Exercise brief:
Present the lines as a Markdown table with two columns, Row for a row number and Entry for the line itself, starting at the line that contains "scientific name: Auricularia auricula-judae" and stopping after the line that contains "genus: Calamagrostis". Leave out any blank lines.

········

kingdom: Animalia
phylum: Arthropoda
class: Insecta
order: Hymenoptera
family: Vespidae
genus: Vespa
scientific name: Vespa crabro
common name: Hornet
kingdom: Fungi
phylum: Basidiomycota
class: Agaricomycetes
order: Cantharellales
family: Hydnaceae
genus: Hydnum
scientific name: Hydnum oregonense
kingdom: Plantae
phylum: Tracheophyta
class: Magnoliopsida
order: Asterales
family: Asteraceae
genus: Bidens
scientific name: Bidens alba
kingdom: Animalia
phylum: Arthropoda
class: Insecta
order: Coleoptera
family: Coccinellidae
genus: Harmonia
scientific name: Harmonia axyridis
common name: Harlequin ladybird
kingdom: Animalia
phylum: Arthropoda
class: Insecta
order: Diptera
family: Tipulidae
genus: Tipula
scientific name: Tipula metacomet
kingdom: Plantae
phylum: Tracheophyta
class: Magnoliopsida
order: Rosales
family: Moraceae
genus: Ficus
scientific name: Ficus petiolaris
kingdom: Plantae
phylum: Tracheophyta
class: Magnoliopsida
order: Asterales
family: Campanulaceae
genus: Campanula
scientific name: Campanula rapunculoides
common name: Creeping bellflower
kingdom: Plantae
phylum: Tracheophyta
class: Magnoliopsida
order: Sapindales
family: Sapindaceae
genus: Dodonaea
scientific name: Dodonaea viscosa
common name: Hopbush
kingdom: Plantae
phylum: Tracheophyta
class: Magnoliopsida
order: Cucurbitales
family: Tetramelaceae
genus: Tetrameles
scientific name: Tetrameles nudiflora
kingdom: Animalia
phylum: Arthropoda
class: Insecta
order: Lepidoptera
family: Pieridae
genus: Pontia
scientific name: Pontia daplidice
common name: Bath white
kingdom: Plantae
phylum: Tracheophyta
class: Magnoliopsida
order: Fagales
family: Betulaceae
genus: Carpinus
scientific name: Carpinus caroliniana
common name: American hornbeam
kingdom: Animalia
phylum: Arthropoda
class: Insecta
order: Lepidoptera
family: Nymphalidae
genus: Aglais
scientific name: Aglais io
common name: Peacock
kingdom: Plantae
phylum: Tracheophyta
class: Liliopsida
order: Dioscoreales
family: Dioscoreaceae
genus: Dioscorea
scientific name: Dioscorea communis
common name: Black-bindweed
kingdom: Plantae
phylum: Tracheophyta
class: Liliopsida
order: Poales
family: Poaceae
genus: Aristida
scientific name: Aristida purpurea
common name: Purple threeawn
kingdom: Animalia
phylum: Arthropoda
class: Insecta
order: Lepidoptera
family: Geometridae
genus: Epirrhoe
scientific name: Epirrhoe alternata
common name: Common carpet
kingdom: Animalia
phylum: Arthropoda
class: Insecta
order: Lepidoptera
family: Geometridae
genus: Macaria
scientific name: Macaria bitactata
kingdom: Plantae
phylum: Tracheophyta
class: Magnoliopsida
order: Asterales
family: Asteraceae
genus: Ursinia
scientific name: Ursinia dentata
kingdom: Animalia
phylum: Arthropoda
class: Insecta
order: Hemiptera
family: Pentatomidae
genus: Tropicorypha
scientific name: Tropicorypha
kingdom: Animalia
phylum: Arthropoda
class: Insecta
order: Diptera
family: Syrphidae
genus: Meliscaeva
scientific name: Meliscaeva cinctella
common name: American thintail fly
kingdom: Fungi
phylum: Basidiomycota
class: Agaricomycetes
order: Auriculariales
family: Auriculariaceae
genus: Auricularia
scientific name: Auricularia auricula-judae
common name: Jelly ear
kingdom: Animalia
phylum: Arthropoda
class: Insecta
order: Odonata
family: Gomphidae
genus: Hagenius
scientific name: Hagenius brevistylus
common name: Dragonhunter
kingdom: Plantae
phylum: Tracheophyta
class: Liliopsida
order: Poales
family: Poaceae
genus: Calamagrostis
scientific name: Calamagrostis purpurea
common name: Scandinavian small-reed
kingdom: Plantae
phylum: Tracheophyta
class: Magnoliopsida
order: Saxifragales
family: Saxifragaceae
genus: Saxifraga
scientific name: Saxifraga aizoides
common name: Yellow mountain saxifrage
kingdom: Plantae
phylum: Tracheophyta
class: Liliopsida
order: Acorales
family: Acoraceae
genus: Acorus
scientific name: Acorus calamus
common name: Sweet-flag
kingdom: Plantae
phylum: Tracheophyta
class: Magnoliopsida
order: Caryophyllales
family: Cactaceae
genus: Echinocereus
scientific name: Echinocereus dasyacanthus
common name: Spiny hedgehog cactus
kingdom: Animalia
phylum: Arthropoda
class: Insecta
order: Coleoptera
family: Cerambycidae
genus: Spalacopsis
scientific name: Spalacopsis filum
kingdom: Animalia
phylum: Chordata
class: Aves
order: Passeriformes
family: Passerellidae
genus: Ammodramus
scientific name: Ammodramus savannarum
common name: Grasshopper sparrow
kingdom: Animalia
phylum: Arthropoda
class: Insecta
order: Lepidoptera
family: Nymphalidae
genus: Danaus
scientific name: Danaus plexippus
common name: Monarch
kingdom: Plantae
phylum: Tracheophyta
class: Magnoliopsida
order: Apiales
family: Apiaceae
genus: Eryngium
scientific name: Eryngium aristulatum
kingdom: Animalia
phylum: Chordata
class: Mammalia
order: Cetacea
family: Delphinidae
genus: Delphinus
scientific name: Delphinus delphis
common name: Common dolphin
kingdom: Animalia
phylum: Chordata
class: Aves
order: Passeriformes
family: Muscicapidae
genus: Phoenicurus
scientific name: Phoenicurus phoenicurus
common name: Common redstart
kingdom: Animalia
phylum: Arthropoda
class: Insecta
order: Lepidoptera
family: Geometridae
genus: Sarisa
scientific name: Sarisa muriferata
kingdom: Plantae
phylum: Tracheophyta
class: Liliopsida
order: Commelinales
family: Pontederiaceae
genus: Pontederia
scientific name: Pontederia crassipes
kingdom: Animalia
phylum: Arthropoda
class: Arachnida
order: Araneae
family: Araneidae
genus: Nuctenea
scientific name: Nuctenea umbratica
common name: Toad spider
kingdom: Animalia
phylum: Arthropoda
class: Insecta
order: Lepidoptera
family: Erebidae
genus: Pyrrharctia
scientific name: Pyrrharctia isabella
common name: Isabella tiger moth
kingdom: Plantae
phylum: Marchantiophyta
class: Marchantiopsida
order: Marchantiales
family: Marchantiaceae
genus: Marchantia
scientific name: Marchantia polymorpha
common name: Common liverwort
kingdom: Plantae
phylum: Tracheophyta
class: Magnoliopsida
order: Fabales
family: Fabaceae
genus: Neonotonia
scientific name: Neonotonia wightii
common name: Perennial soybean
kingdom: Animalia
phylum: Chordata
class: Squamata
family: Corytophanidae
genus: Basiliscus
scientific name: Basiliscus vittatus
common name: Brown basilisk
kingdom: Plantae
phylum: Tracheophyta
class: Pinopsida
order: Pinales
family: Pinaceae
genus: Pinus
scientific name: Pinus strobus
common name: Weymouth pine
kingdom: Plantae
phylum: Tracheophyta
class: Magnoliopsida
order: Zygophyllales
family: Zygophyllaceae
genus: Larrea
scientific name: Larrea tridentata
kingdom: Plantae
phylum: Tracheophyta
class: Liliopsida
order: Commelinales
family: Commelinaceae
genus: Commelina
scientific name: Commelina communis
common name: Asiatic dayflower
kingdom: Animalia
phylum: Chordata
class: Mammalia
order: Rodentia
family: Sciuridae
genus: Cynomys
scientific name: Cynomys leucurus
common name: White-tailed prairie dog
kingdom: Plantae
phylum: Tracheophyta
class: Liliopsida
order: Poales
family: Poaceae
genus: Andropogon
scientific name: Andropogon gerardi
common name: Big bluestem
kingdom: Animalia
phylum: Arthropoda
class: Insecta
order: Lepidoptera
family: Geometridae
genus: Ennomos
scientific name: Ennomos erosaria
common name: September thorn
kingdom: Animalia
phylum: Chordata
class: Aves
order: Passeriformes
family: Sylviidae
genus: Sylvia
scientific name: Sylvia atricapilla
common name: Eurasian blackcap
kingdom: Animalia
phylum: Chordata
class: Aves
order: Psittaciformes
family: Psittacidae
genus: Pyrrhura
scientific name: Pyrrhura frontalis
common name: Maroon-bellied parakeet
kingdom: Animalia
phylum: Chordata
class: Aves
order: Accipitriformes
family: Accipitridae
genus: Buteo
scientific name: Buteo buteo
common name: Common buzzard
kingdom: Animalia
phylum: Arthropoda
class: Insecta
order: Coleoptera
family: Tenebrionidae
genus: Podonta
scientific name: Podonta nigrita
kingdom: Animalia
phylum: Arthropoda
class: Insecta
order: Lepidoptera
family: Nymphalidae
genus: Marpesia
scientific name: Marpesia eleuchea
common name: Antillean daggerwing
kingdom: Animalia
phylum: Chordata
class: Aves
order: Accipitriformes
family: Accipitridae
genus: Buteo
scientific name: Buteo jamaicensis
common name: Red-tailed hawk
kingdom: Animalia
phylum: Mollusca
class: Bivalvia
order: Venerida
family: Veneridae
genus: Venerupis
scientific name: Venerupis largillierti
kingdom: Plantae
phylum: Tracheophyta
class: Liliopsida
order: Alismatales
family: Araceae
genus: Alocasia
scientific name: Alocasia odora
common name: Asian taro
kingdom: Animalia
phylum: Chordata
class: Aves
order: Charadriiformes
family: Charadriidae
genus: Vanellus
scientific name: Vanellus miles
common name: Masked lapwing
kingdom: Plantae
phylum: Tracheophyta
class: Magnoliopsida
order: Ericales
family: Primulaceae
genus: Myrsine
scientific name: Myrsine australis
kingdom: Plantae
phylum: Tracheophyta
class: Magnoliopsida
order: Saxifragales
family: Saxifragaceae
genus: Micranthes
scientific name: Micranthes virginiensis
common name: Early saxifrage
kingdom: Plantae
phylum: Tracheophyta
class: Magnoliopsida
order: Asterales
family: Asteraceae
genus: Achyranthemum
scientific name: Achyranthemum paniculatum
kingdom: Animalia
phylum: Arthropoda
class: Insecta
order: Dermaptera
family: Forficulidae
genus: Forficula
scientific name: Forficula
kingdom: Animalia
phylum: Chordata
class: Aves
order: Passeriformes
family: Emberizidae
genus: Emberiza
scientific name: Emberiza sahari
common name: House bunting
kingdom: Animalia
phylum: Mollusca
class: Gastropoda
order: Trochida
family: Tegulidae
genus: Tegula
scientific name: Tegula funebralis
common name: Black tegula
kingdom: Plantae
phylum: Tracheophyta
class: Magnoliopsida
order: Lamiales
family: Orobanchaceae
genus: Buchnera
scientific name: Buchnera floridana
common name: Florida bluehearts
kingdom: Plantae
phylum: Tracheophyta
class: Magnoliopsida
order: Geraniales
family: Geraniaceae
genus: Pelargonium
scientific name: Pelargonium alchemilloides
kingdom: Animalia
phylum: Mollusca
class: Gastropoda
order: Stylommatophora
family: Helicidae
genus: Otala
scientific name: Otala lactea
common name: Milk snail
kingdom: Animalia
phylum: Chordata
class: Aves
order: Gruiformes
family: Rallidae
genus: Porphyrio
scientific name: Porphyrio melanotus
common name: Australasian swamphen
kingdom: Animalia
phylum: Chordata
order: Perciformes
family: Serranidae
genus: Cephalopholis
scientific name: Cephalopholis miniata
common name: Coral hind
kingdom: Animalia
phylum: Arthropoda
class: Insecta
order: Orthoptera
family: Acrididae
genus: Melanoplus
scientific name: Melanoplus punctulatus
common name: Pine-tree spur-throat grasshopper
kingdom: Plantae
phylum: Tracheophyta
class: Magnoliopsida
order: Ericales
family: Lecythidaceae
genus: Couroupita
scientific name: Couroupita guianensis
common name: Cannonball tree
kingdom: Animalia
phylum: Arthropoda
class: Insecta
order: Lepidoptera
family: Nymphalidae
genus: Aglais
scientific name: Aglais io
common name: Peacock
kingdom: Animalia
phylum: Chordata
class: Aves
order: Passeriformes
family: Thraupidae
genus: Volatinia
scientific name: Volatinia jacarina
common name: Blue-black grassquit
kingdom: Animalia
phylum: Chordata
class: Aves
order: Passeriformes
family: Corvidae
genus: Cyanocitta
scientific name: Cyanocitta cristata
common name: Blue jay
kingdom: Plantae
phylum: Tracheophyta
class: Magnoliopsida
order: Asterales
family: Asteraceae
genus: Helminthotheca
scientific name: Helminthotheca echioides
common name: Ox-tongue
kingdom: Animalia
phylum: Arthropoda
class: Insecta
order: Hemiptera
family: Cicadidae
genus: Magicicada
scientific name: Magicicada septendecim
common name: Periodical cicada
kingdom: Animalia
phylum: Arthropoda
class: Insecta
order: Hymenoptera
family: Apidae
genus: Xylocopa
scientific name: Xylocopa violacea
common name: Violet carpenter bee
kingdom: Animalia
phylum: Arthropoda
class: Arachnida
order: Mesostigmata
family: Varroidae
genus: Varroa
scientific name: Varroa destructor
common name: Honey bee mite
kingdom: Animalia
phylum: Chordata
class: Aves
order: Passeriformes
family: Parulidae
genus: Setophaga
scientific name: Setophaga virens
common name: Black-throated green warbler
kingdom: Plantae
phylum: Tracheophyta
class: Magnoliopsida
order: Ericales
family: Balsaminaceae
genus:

········

Correct result:
| Row | Entry |
|---|---|
| 1 | scientific name: Auricularia auricula-judae |
| 2 | common name: Jelly ear |
| 3 | kingdom: Animalia |
| 4 | phylum: Arthropoda |
| 5 | class: Insecta |
| 6 | order: Odonata |
| 7 | family: Gomphidae |
| 8 | genus: Hagenius |
| 9 | scientific name: Hagenius brevistylus |
| 10 | common name: Dragonhunter |
| 11 | kingdom: Plantae |
| 12 | phylum: Tracheophyta |
| 13 | class: Liliopsida |
| 14 | order: Poales |
| 15 | family: Poaceae |
| 16 | genus: Calamagrostis |